To further illustrate the user experience. Lerman took me with him as we bounced around to different interactions underway in Ro.am’s virtual spaces. This included jumping into a live tour for Ro.am sales prospects, where Lerman engaged participants and evangelized the virtues of the product.

These interactions happened dynamically and with signature Lerman energy as we bounced around. At one point, he left me behind, perhaps on purpose to see if I could figure out the UX and get back to our one-on-one meeting. Sure enough, I dragged myself to the right place – a testament to the interface.

Beyond getting a feel for the UX, this exercise revealed something else (again, perhaps on purpose): There appears to be ample buzz around Ro.am. The tour noted above was packed and potential buyers were noticeably engaged. These happen three times per day and the one I attended was a full house.

But beyond anecdotal evidence, there are empirical demand signals. As of this writing, Ro.am has 8,000 paid members from 390 paid enterprise customers. That works out to about 3 paid member conversions per day given its market tenure. And it’s done this without any outbound marketing or paid ad spend.
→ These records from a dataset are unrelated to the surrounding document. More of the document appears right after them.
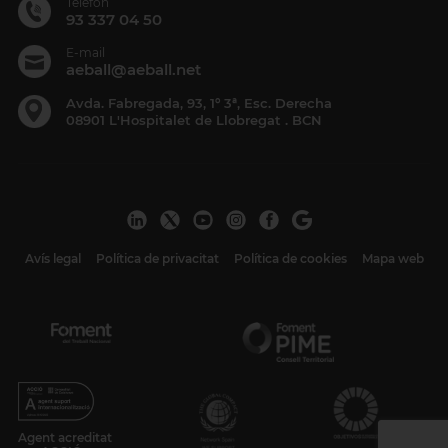
Telèfon
93 337 04 50
E-mail
aeball@aeball.net
Avda. Fabregada, 93, 1º 3ª, Esc. Derecha
08901 L'Hospitalet de Llobregat . BCN
Avís legal
Política de privacitat
Política de cookies
Mapa web
Agent acreditat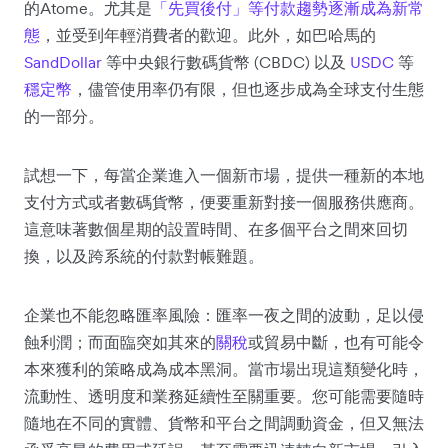
的Atome。尤其是
「先買後付」等付款趨勢逐漸成為新常
態
，並受到年輕消費者的歡迎。此外，如巴哈馬的
SandDollar
等中央銀行數碼貨幣 (CBDC) 以及
USDC
等
穩定幣
，儘管使用率仍有限，但也逐步成為全球支付生態
的一部分。
試想一下，每當企業進入一個新市場，提供一種新的本地
支付方式或者數碼貨幣，便要重新對接一個服務供應商。
這意味著數個星期的設置時間、在多個平台之間來回切
換，以及跨系統的付款對帳難題。
企業也不能忽略匯率風險：匯率一夜之間的波動，足以侵
蝕利潤；而面臨突如其來的
關稅
或貿易中斷，也有可能令
本來獲利的策略成為成本黑洞。當市場出現這類變化時，
流動性、透明度和業務延續性至關重要。您可能需要隨時
隨地在不同的實體、貨幣和平台之間調動資金，但又無法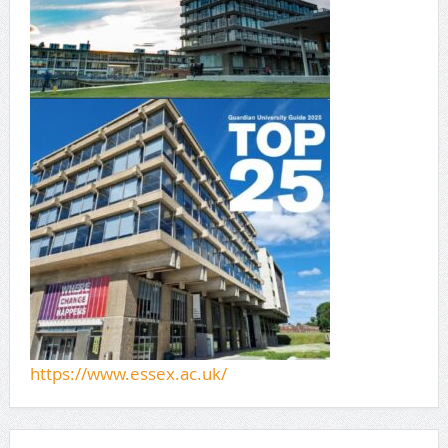
https://www.essex.ac.uk/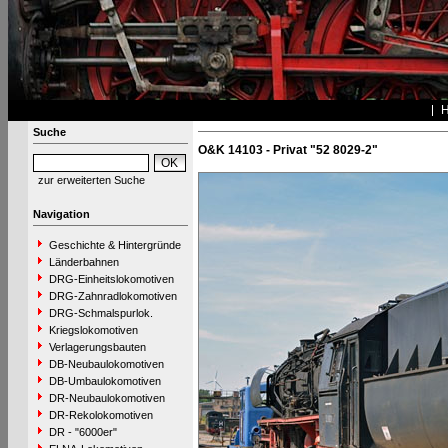
Suche
O&K 14103 - Privat "52 8029-2"
zur erweiterten Suche
Navigation
Geschichte & Hintergründe
Länderbahnen
DRG-Einheitslokomotiven
DRG-Zahnradlokomotiven
DRG-Schmalspurlok.
Kriegslokomotiven
Verlagerungsbauten
DB-Neubaulokomotiven
DB-Umbaulokomotiven
DR-Neubaulokomotiven
DR-Rekolokomotiven
DR - "6000er"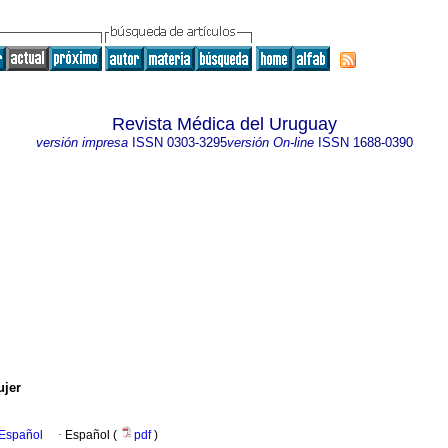
Revista Médica del Uruguay
versión impresa
ISSN
0303-3295
versión On-line
ISSN
1688-0390
ujer
 Español
·
Español (
pdf
)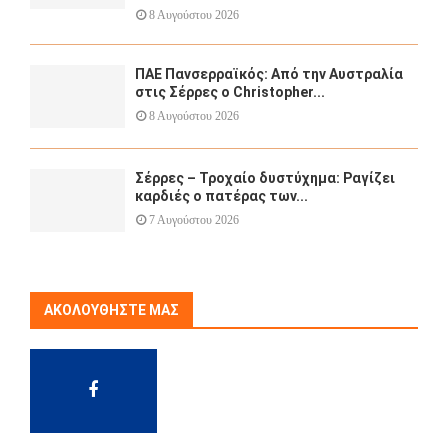
8 Αυγούστου 2026
ΠΑΕ Πανσερραϊκός: Από την Αυστραλία
στις Σέρρες ο Christopher...
8 Αυγούστου 2026
Σέρρες – Τροχαίο δυστύχημα: Ραγίζει
καρδιές ο πατέρας των...
7 Αυγούστου 2026
ΑΚΟΛΟΥΘΉΣΤΕ ΜΑΣ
As for what’s next, Ro.am could be evolving towards a bona-fide platform. Though the term “platform” is often thrown around, a true platform is something others can build upon, using APIs or an SDK for apps that go in an app store or marketplace. For historical reference, Lerman did something similar at Yext.

But most of all, that brings us back to the part about companies matching the UX to their culture. Ro.am could crowdsource innovation to developers to build apps or plugins (think: HR functions or Yoga hour). That’s where things could really open up and scale as a go-to utility for the distributed workforce.